Citizen Science

Vanderbilt helps rural Tennessee county solve cancer outbreak mystery

 

Growing worries among Grundy County, Tennessee, residents about cancer outbreaks within families, churches and neighborhoods have propelled a community partnership that draws on Vanderbilt’s strengths to develop environmental and health self-assessment tools.

“We are grateful to Vanderbilt for helping us obtain resources like water testing and GIS mapping that we could not access with only our small group of volunteers,” said Crystal Rymer, a board member of the Grundy County Cancer Research Organization. Her husband died at age 40 from colon cancer three years ago. Rymer, a lifelong resident of Grundy County, said that cancer has affected every home on the road that circles her community.

Brooke Ackerly, a Vanderbilt political scientist with a strong interest in environmental justice, is leading Vanderbilt’s cross-disciplinary efforts to help Grundy residents collect relevant data. Ackerly learned of the residents’ concerns while enjoying the county’s beautiful natural areas. “After becoming friends with community members affected by concentrations and frequencies of cancer, I reached out to my colleagues in the College of Arts and Science,” she said. “We came together as part of a Grand Challenge Initiative on global ecology and health to bring Vanderbilt expertise in support of a community-driven project.”

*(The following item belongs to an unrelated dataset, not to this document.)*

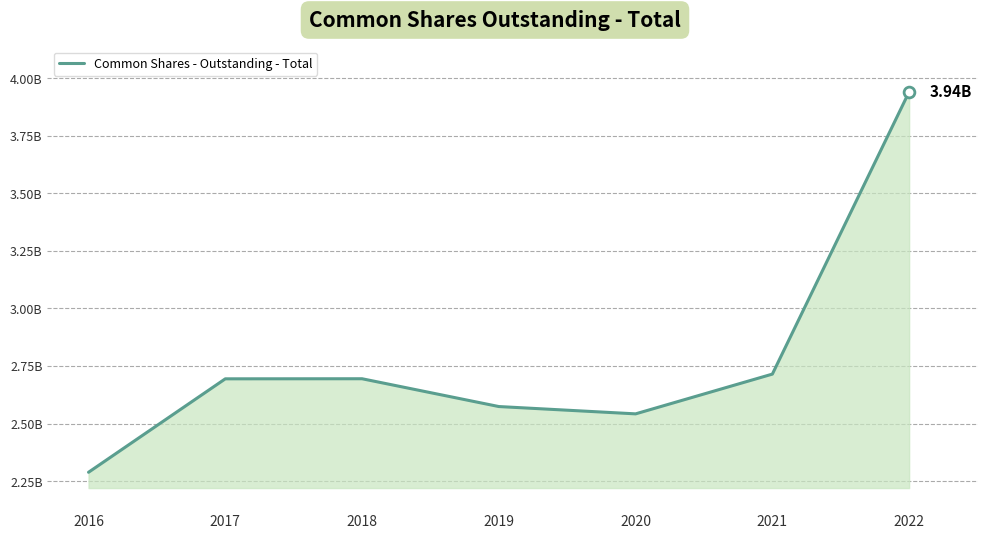

Does the chart have visible grid lines?

Yes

Christopher Vanags, director of the Peabody Research Office in the Peabody College of education and human development, and research assistant professor of Earth and environmental sciences, along with Stevenson Professor of Chemistry John McLean and Katrina Leaptrot, PhD’18, research assistant professor of chemistry, are among Vanderbilt faculty who have traveled to Grundy County High School to teach biology and chemistry students about the science behind diagnostic tests on drinking water.

“With the Grand Challenge Initiative, we put a priority on citizen science to preserve the community leadership of projects and encourage public participation in scientific endeavor,” McLean said.

Leaptrot led a group of six Vanderbilt undergraduates who designed and put together about 200 water test kits for their formal immersion project. The study is developing ways to reach both a broad sampling across the county and an oversampling of data in suspected environmental toxicity hotspots. This provides the community with background knowledge about environmental risk factors, greater confidence in the current status of their environment and an understanding of how past conditions might affect the present.

"We came together as part of a Grand Challenge Initiative on global ecology and health to bring Vanderbilt expertise in support of a community-driven project.”

Meanwhile, Stacy Curry-Johnson, Vanderbilt librarian for geospatial data and systems, has worked with Vanderbilt undergraduates and Metro Nashville Public School 10th and 11th graders in the School for Science and Math at Vanderbilt to create a Digital Story Mapping Project that offers further insights.

“To create a story map, we take multiple data sets and ingest them into the software, creating ‘layers’ that can be used for interactive learning and preliminary analysis,” Curry-Johnson said. “For example, we can look at what direction water is flowing based on terrain data. That information can begin to inform, perhaps based on locations of mines and farms, what communities or neighborhoods would be of interest to conduct testing for water quality. A story map is not predictive, but it can guide researchers on areas where they might want to do further sampling.”

Vanags, one of the co-founders of Vanderbilt’s School for Science and Math, said that the Grundy County partnership is a prime example of how the university helps promising high school students learn how to do research and then translate those skills into a project addressing a societal problem. “Among the skills they learned is how to design a research electronic data capture survey in a way that gathers information without biasing opinions or behaviors,” Vanags said.

From the perspective of participating Vanderbilt faculty, one of the project’s most important goals is providing Grundy County residents the tools to be able to monitor resources such as the water themselves.

“If we can help the residents pinpoint some of the sources and address them, or at least rule out something,” Ackerly said, “then residents and visitors can live their lives with much more confidence in their surroundings.”